● **THE EXERCISE**
Convert the lines below into a JSON list of strings, one string per line, with blank lines and pictures omitted. Begin at the line that contains "scientific name: Sylvia communis" and stop after the line that contains "scientific name: Fulica americana".
───
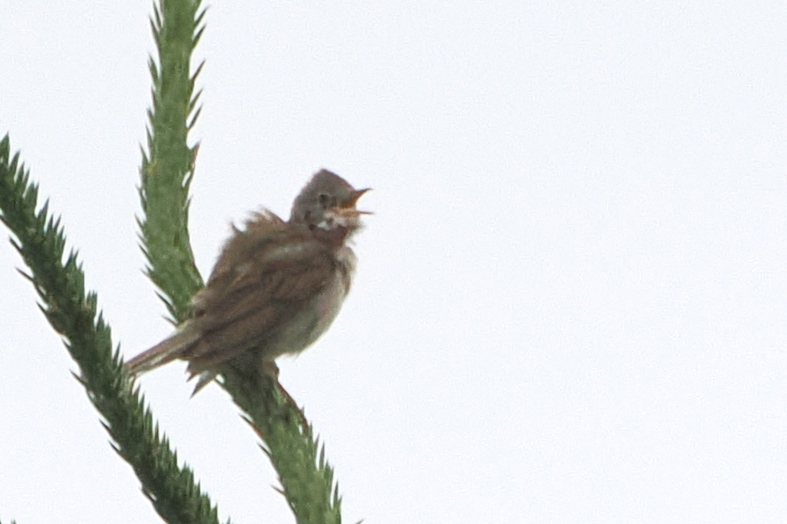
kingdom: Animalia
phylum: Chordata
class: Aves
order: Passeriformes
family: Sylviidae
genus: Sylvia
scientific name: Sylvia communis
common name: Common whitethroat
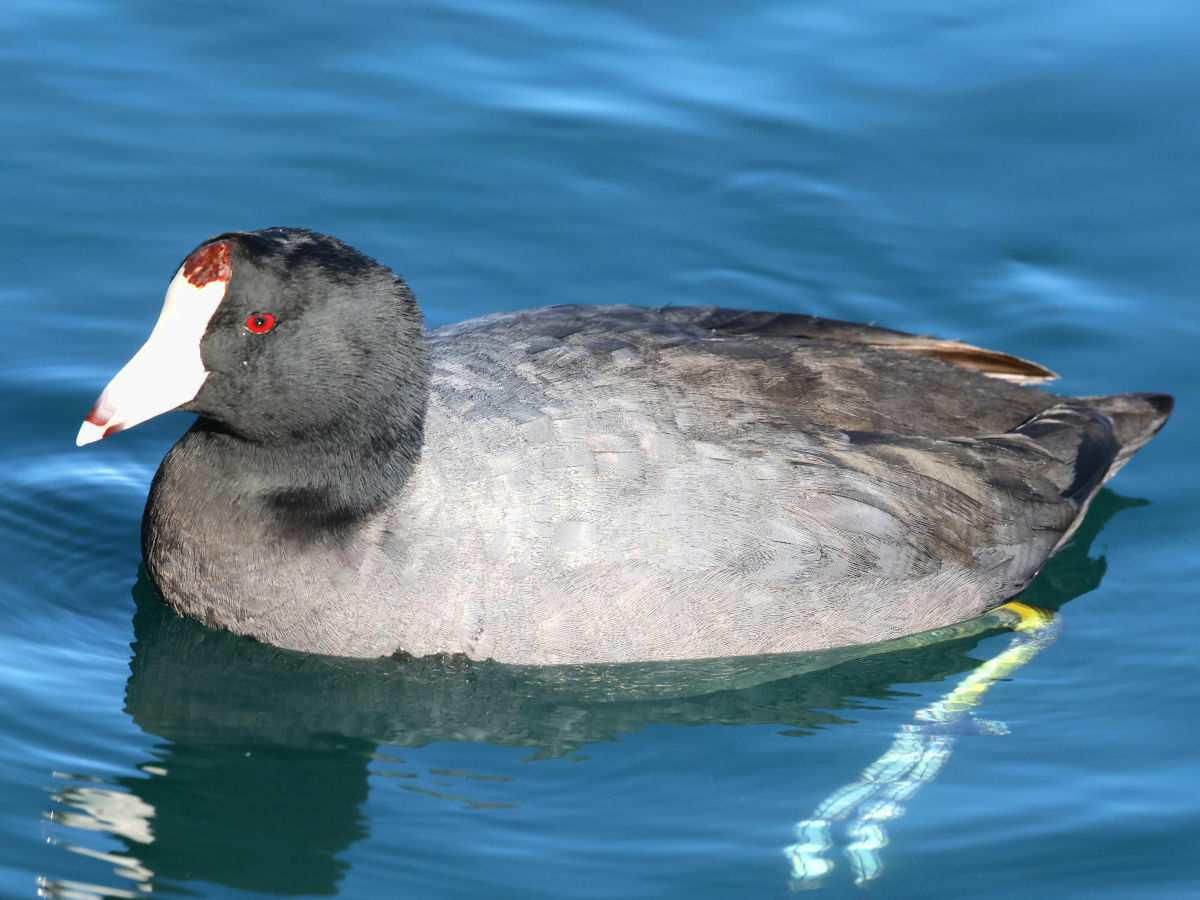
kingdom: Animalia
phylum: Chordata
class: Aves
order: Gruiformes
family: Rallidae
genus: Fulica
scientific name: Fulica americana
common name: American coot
───
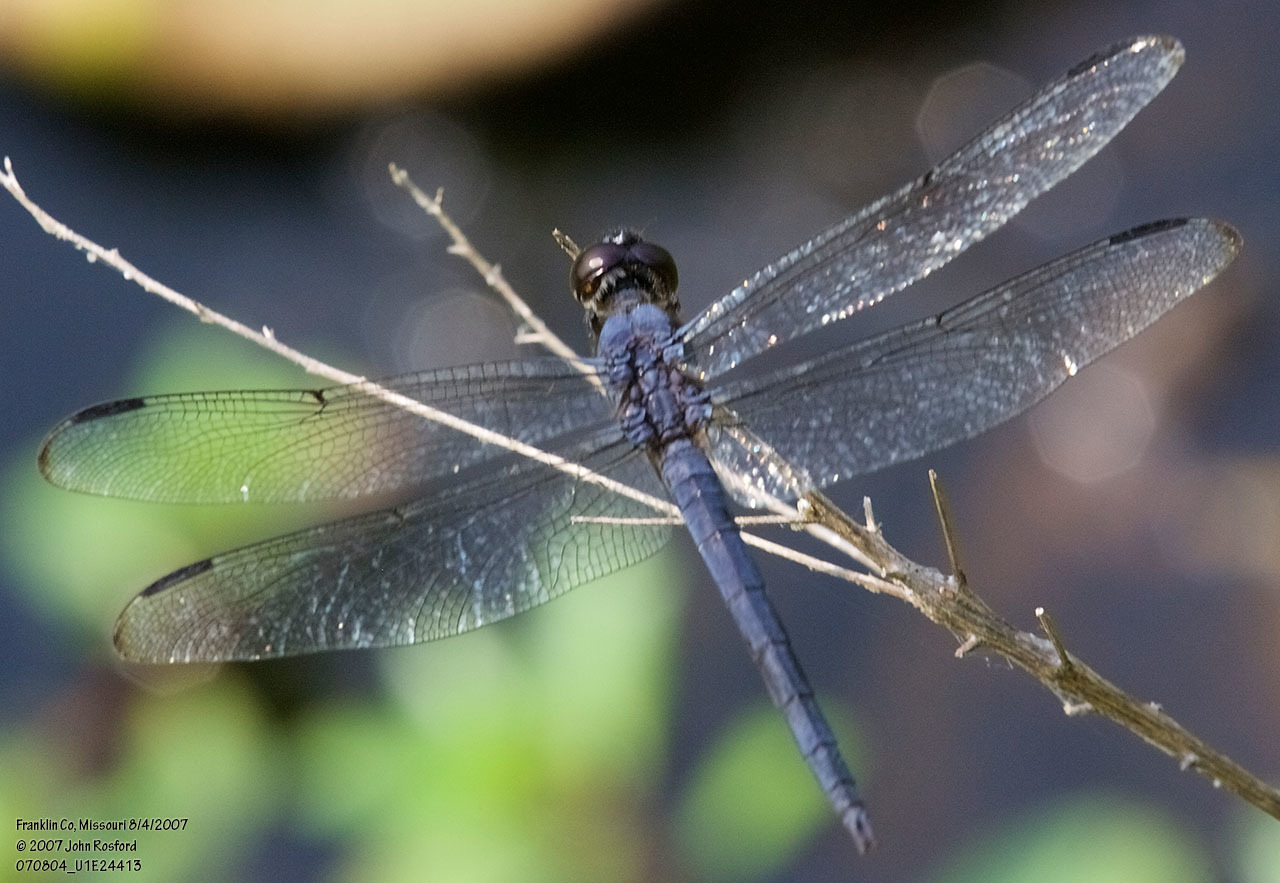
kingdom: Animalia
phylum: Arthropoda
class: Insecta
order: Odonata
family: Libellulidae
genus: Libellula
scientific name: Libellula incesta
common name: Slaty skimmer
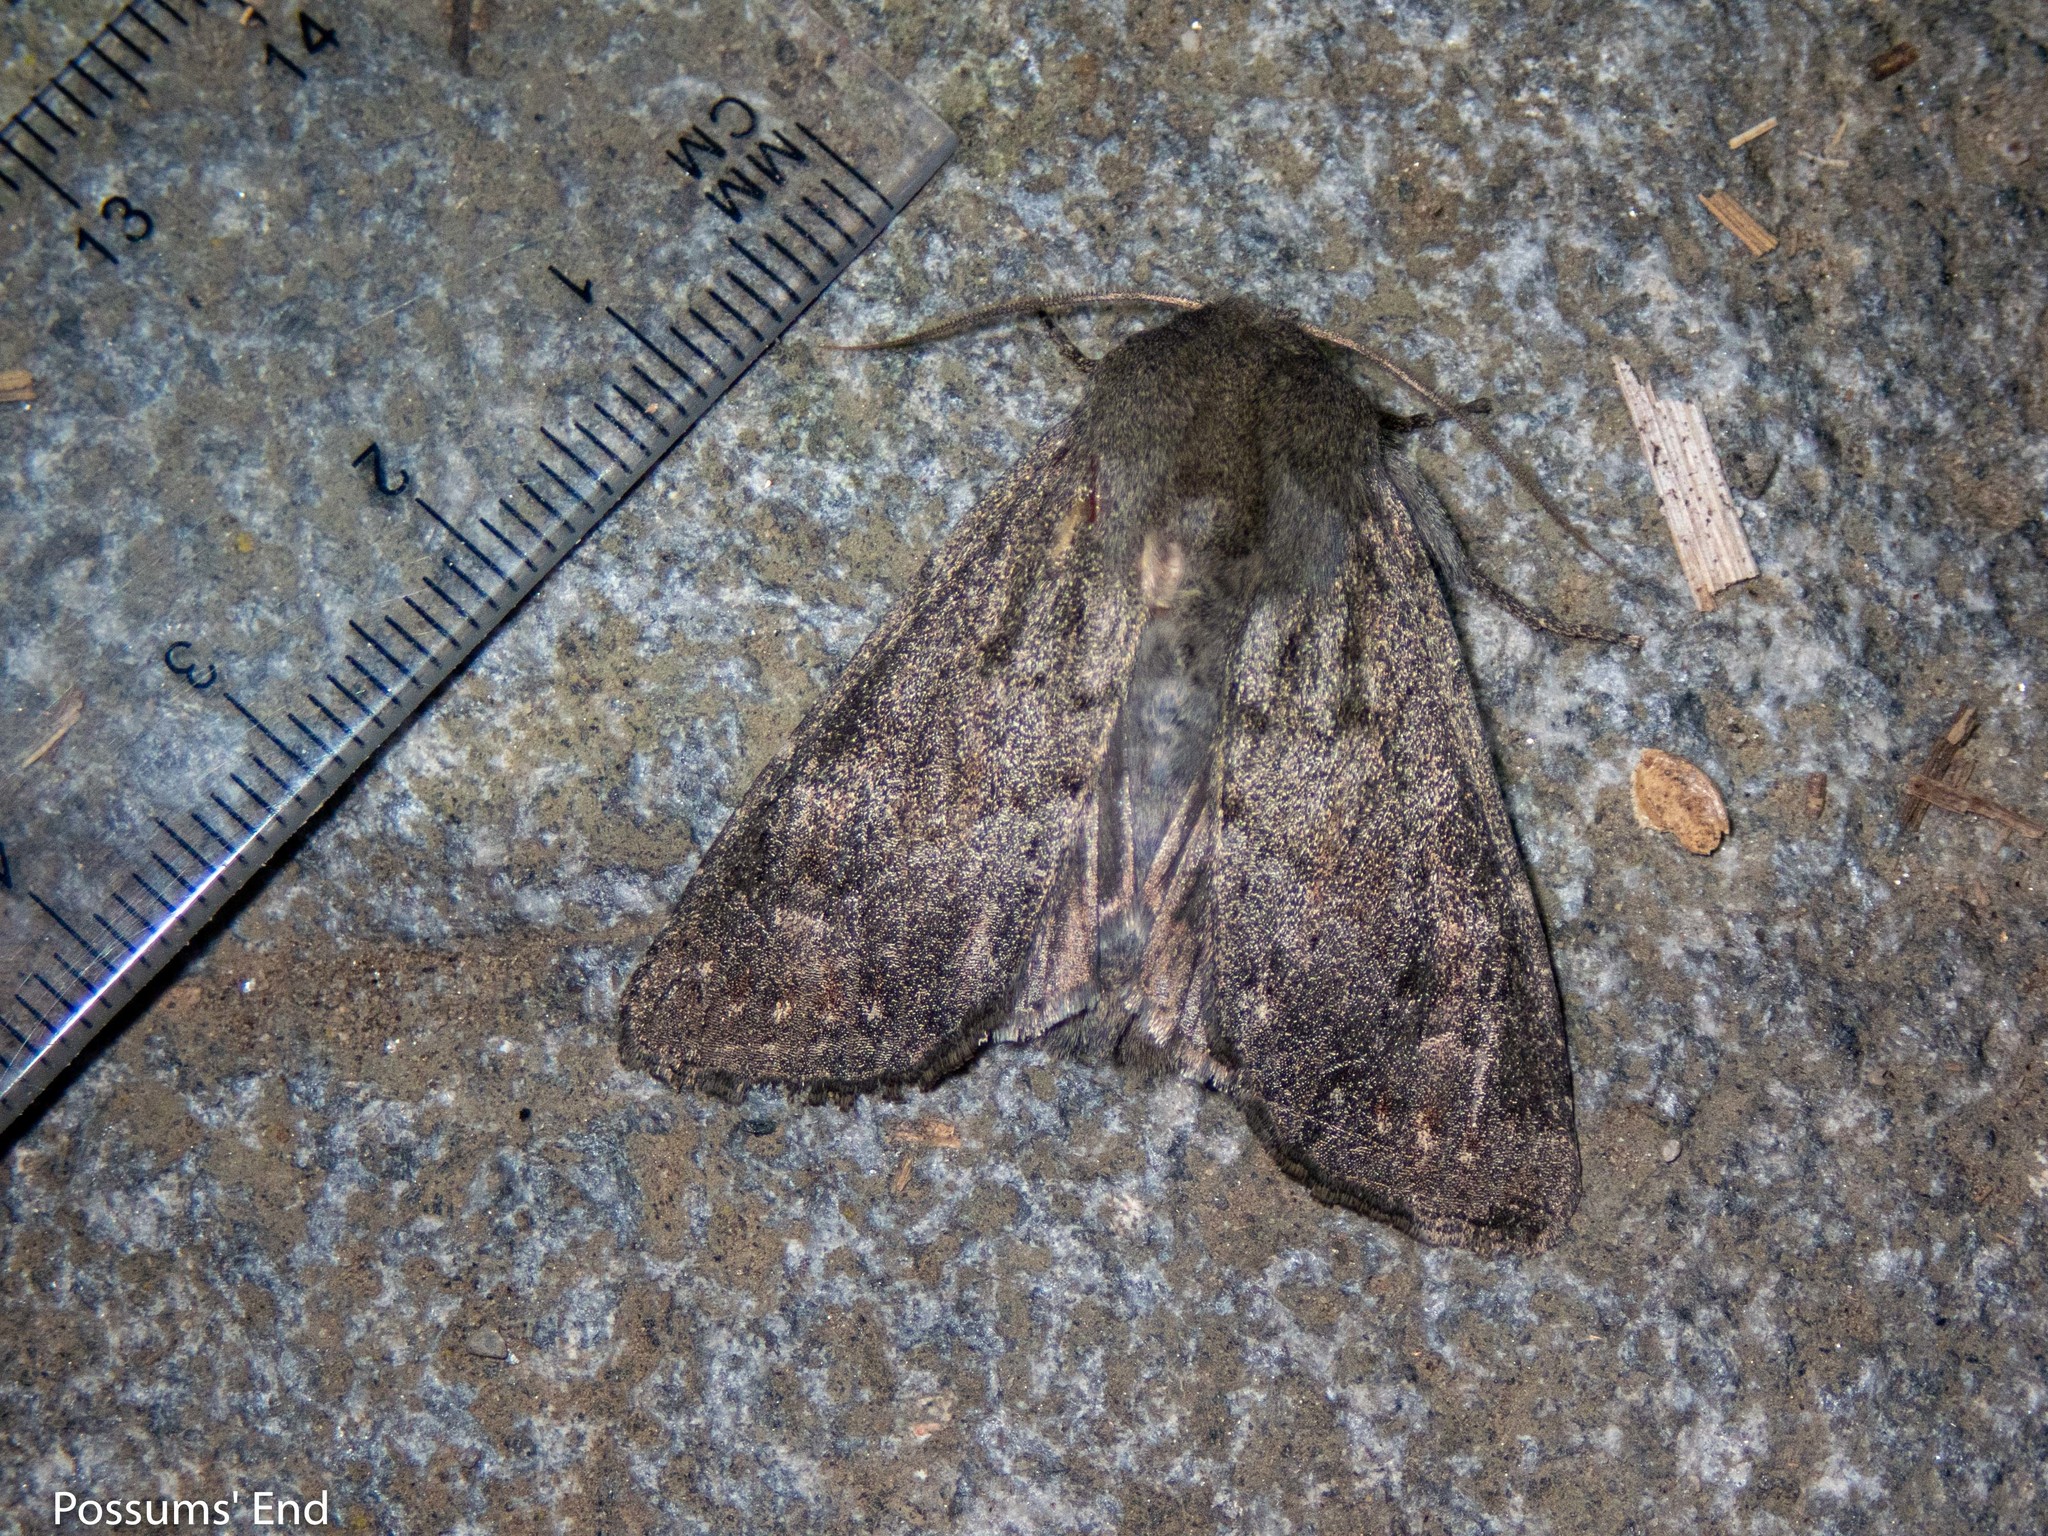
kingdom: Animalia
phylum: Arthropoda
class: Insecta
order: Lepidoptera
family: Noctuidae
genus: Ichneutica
───
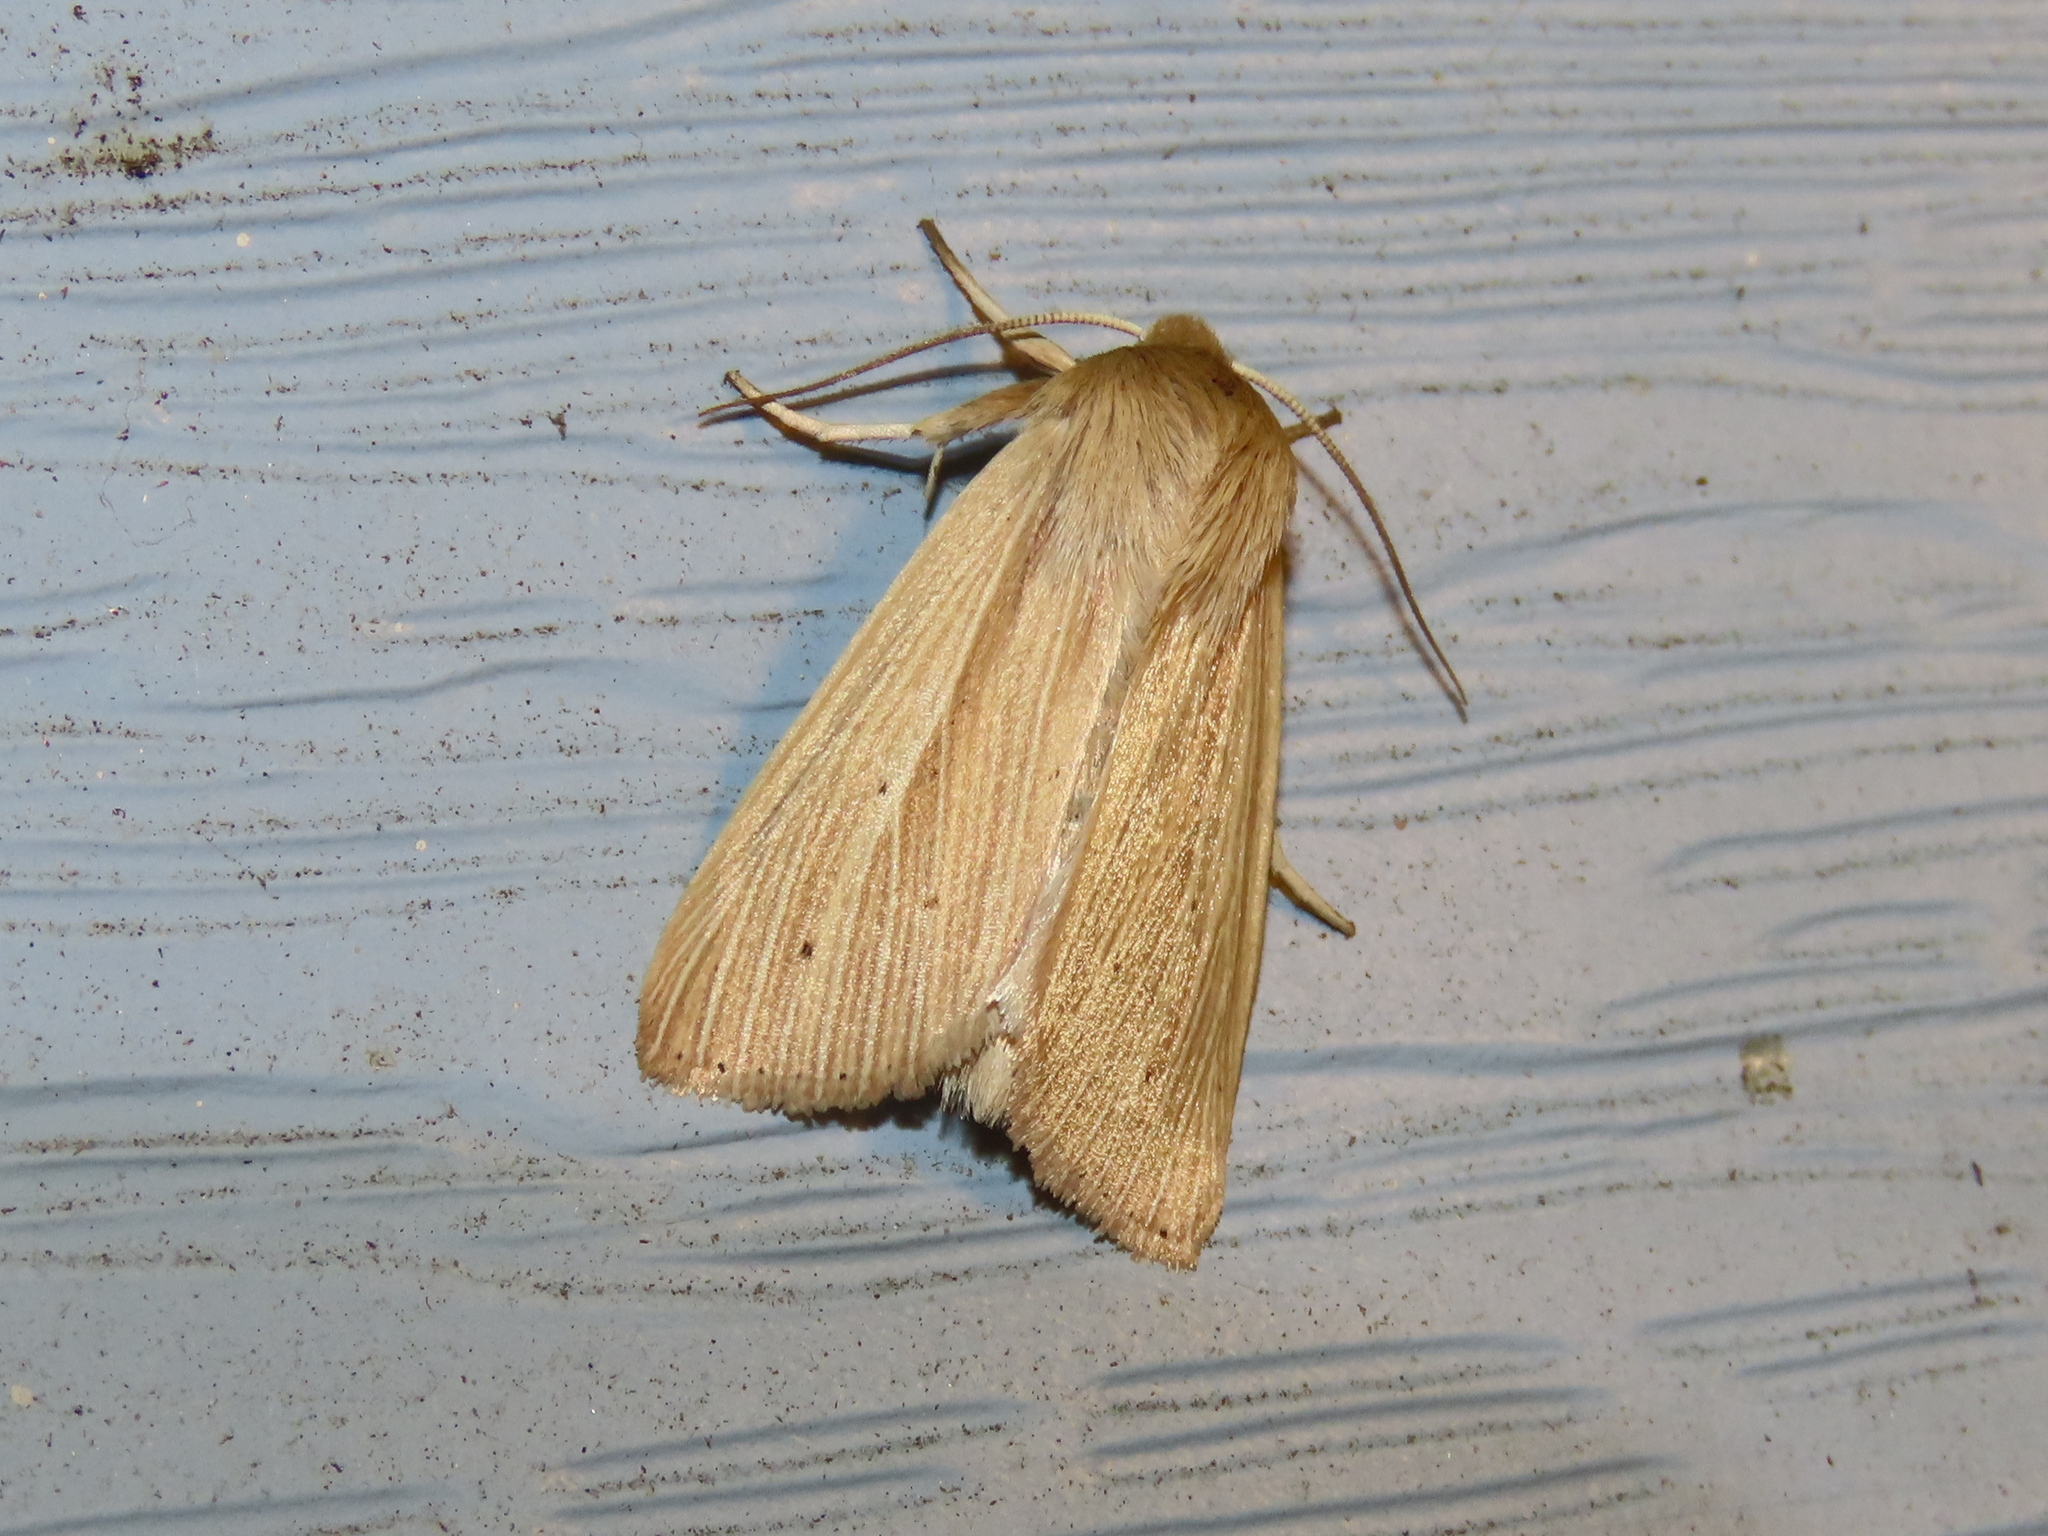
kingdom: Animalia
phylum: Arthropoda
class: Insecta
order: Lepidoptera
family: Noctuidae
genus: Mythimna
───
● **SOLVED PROBLEM**
[
  "scientific name: Sylvia communis",
  "common name: Common whitethroat",
  "kingdom: Animalia",
  "phylum: Chordata",
  "class: Aves",
  "order: Gruiformes",
  "family: Rallidae",
  "genus: Fulica",
  "scientific name: Fulica americana"
]